Monday, December 26, 2016

Putin's Russia by Anna Politkovskaya

I was wondering lately why the Western elite is so naive in relations with Putin's Russia. Why famous journalists of the NYT and Foreign Policy, assume that they can apply to Russia the Western standards, why they believe that signed agreement will be respected, how can they consider that the image of Russia presented in the English language RT television is real. I have the impression, that today even Republicans known for its suspicion with relations to Russia,  behave like children in the fog.

If they have read Politkovskaya, after all, they would know that this is not a country that uses democratic standards. So why not  Politkovskaya became required reading for American whizzes international politics and the media authority promoted by CNN? No, because it is useless.
In my opinion, Politkovskaya stories are steeped in Slavic soul, and only the reader endowed with such sensitivity, can appreciate and fully understand her journalism. I do not agree, that this is a book about Putin. I also believe that not a political dimension is crucial for this book. It is an emotional analysis of the Russian society, depraved by an evil power. 
Reading some of the stories, you can have the impression that this is not contemporary Russia, but the tsarist times and portrayed characters have been described by Chekhov. As in Checkov novels, you will find here stories about simple people, who are maneuvering in a heartless, hostile system to realize their mundane goals, harming the weaker. There are also utterly honest patriots who endure with dignity their plight. There is also poverty, not less than the tsarist regime. Politkovskaya wrote about real Russia, without the glitz of Moscow and St. Petersburg.

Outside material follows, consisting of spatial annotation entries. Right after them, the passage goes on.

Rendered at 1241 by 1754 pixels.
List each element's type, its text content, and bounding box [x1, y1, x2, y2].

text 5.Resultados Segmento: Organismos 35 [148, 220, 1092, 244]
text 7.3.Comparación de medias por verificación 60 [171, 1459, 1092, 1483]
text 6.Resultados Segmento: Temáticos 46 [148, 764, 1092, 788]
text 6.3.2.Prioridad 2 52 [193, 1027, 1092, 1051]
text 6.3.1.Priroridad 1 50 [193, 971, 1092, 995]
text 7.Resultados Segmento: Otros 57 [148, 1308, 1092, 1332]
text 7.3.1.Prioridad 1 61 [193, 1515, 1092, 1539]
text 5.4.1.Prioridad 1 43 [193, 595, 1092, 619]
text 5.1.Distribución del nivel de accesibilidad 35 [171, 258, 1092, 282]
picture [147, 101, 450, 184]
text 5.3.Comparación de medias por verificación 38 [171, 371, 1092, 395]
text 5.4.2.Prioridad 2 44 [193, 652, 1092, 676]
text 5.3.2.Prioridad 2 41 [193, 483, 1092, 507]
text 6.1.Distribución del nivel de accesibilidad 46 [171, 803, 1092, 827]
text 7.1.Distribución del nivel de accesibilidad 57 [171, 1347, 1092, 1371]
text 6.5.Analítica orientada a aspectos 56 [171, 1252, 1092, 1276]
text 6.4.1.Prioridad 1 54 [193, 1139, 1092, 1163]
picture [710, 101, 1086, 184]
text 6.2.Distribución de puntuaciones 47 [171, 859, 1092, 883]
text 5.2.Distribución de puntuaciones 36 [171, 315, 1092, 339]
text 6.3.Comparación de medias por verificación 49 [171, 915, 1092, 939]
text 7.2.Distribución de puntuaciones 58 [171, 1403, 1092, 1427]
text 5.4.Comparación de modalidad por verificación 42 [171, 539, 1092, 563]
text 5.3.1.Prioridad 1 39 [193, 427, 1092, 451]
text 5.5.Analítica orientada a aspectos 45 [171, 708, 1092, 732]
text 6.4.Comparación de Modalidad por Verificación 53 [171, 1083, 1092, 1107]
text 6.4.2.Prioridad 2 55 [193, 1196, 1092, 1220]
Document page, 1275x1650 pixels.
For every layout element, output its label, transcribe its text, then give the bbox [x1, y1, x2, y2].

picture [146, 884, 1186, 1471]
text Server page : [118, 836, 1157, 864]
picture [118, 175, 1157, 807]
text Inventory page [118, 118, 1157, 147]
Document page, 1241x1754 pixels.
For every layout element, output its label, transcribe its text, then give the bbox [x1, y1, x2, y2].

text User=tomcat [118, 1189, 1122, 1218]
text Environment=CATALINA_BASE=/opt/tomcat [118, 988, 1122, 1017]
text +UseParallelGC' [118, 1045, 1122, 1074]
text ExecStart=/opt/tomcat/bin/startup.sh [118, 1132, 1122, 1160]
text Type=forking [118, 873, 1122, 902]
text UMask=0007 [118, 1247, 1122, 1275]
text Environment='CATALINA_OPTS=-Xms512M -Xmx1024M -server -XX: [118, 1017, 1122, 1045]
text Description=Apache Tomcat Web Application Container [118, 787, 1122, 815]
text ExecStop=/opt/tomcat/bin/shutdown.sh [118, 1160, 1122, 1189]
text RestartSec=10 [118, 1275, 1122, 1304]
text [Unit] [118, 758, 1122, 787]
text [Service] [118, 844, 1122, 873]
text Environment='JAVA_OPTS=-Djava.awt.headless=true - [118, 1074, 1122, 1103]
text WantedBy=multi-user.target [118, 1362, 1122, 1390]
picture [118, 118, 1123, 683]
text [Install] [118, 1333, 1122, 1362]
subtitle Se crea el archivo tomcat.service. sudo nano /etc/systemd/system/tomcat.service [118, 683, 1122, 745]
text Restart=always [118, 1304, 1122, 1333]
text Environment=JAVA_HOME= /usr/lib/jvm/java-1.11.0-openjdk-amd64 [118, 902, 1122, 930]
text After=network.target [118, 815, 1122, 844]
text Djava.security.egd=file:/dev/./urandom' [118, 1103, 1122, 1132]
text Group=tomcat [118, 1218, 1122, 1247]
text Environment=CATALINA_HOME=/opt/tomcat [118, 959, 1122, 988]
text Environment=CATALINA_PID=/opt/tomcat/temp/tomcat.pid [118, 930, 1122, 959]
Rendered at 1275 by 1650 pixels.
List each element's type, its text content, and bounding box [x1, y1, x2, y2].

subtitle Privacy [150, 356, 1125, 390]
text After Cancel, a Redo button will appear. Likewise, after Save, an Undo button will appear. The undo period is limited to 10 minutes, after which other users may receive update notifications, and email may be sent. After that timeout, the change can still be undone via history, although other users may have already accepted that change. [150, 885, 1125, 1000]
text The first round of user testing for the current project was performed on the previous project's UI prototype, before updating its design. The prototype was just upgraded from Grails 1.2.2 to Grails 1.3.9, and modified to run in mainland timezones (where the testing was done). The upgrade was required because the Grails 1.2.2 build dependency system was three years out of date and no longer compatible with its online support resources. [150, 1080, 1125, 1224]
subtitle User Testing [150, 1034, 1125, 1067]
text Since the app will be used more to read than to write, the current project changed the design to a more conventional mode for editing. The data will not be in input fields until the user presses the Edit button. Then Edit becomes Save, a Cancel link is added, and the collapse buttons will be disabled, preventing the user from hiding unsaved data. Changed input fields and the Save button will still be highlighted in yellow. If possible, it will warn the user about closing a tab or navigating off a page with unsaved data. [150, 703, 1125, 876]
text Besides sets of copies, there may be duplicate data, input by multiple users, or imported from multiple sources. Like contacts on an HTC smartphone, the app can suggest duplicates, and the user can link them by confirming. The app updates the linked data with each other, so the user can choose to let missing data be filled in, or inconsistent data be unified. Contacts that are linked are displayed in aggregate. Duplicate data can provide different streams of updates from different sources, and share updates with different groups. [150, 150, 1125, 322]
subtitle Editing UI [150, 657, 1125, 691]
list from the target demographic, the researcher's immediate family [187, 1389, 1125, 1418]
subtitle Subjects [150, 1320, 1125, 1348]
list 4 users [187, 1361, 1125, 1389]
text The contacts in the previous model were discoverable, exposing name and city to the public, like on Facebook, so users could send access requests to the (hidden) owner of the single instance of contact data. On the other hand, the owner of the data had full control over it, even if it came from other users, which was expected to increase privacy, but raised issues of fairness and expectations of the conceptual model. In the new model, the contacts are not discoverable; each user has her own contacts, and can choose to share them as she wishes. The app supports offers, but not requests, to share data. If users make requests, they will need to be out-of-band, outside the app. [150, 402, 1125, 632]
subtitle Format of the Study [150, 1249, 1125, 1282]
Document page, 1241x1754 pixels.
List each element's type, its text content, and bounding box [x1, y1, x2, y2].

Knowing so well the realities governing modern Russia like Politkovskaya did, what courage she needed to have to write about it directly, without embellishments, without reticence, without a doubt. Is it worth dying for the truth about Russia? This question is not only to Politkovskaya but also to B. Nemtsov, A. Litvinenko, and many others, already gone. Probably today with the same thought goes to sleep many opposition figures in Putin's Russia.